Le condizioni lavorative in Italia dagli ultimi anni dell’Ottocento all’entrata in vigore della Costituzione




Inizialmente, l’Italia appariva decisamente arretrata dal punto di vista industriale rispetto agli altri Paesi Europei a causa, da una parte, della frammentazione politica ed economica che bloccava lo sviluppo di un efficiente mercato interno, dall’altra per la carenza di materie prime (ferro e carbone) che erano alla base dei nuovi processi industriali.

In particolare, durante il periodo del Risorgimento, il processo di industrializzazione venne condotto principalmente dall'alto e guidato da imprenditori delle regioni settentrionali, con il risultato di aumentare il divario con le regioni meno sviluppate, le quali si trovarono nella condizione di subire la concorrenza delle regioni più avanzate del Nord ed a pagare la pesante pressione fiscale.

**Il materiale**
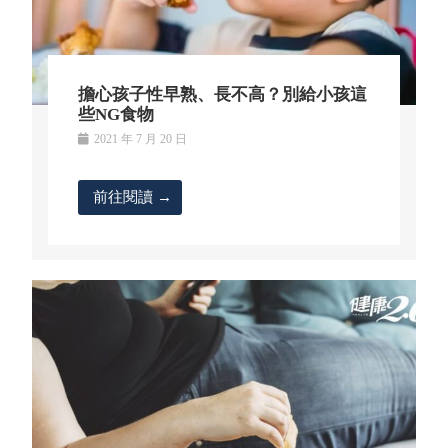
擔心孩子性早熟、長不高？別給小孩這
些NG食物
2021 年 7 月 20 日
前往閱讀 →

**Consegna A**
Rispondi a queste domande sul brano riguardante le condizioni lavorative in Italia:
(i) Quali materie prime mancavano all'Italia?
(ii) In quale periodo il processo di industrializzazione venne condotto principalmente dall'alto?
(iii) Da imprenditori di quali regioni fu guidato quel processo?
**Consegna B**
Quali conseguenze dell'industrializzazione risorgimentale per le regioni meno sviluppate riporta il brano sulle condizioni lavorative in Italia? Elencale tutte.
**Consegna C**
Scrivi, per favore, il seguito del brano sulle condizioni lavorative in Italia, partendo subito dopo la sua ultima frase.

**Risposta A**
(i) Ferro e carbone.
(ii) Durante il Risorgimento.
(iii) Da imprenditori delle regioni settentrionali.

**Risposta B**
- L'aumento del divario con le regioni più avanzate
- La concorrenza delle regioni più avanzate del Nord
- Il pagamento della pesante pressione fiscale

**Risposta C**
Dopo l’Unità d’Italia, il quadro economico ed industriale del Paese mutò profondamente; a fini semplificativi è possibile distinguere tre fasi:
  • il ventennio successivo all'Unità (1861-1880), durante il quale, il Paese gettò le basi della sua crescita puntando soprattutto sull'agricoltura;
  • gli anni 1881-1896, segnati dalla crisi agraria e dalla scelta a favore dell’industrializzazione, con lo sviluppo del cosiddetto “triangolo industriale” (Torino-Milano-Genova), che coinvolse il comparto siderurgico, chimico ed automobilistico;
  • il periodo 1897-1914, durante il quale si realizzò il primo decollo industriale supportato da un forte substrato bancario e commerciale che permise di resistere alla crisi degli anni 1927-1929.
A partire dal 1914, l’Italia appariva sotto molti aspetti come un Paese industrialmente avanzato, grazie all’impulso pesante dato all'industria da parte dell'intervento statale e del sostegno bancario.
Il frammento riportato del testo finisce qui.